“No, no, no!” shrieked Ching.
“Steady, my lad, I’ll soon have it off. I won’t cut down to the bone.”
“No, no!” cried Ching, who was excited and alarmed, and who now began chattering in his own tongue, all pang ang nong wong ong, and a series of guttural sounds, while I could do nothing for laughing, but had to stand like a post for Ching to dodge behind.
“Why don’t you stand by, messmate?” growled Tom Jecks. “You can’t go through life with that there tin-kettle tied to your tail. Fust one as see yer will be calling, ‘Mad dog.’”
By this time the watch had come to see what was going on, and I now began to feel sorry for the Chinaman.
“Here, Ching,” I said. “Come down below.”

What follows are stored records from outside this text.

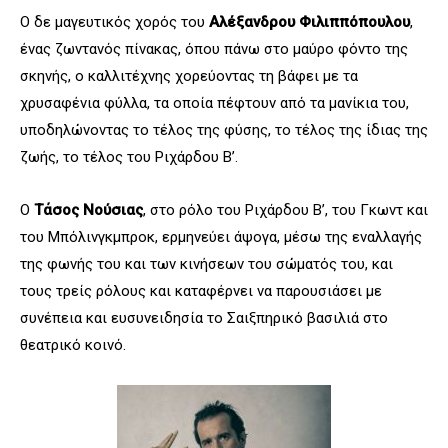
Ο δε μαγευτικός χορός του
Αλέξανδρου Φιλιππόπουλου
,
ένας ζωντανός πίνακας, όπου πάνω στο μαύρο φόντο της
σκηνής, ο καλλιτέχνης χορεύοντας τη βάφει με τα
χρυσαφένια φύλλα, τα οποία πέφτουν από τα μανίκια του,
υποδηλώνοντας το τέλος της φύσης, το τέλος της ίδιας της
ζωής, το τέλος του Ριχάρδου Β’.
Ο
Τάσος Νούσιας
, στο ρόλο του Ριχάρδου Β’, του Γκωντ και
του Μπόλινγκμπροκ, ερμηνεύει άψογα, μέσω της εναλλαγής
της φωνής του και των κινήσεων του σώματός του, και
τους τρείς ρόλους και καταφέρνει να παρουσιάσει με
συνέπεια και ευσυνειδησία το Σαιξπηρικό βασιλιά στο
θεατρικό κοινό.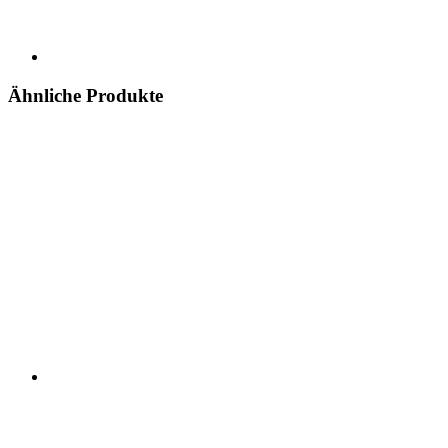
Ähnliche Produkte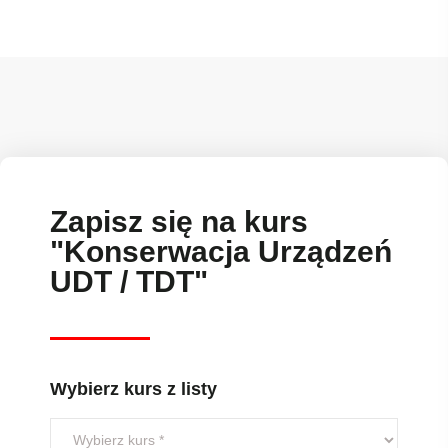
Zapisz się na kurs
"Konserwacja Urządzeń
UDT / TDT"
Wybierz kurs z listy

But he was too much alarmed for the moment to listen to my words, expecting every moment as he was that some one would make a snatch at his tail, to obviate which accident he was now holding the canister tightly beneath his arm, and looking wildly round for a way to escape.
“Hadn’t we better have it took off, sir?” said Tom Jecks, and there was a roar of laughter. “Let’s ketch him and take him to the doctor.”
“No, no!” cried Ching, dodging round me again, for Tom Jecks, to the delight of the others, made a snatch at him.
“You’ll be a deal more comfortable, messmate—you know you will. Here, let’s have it?”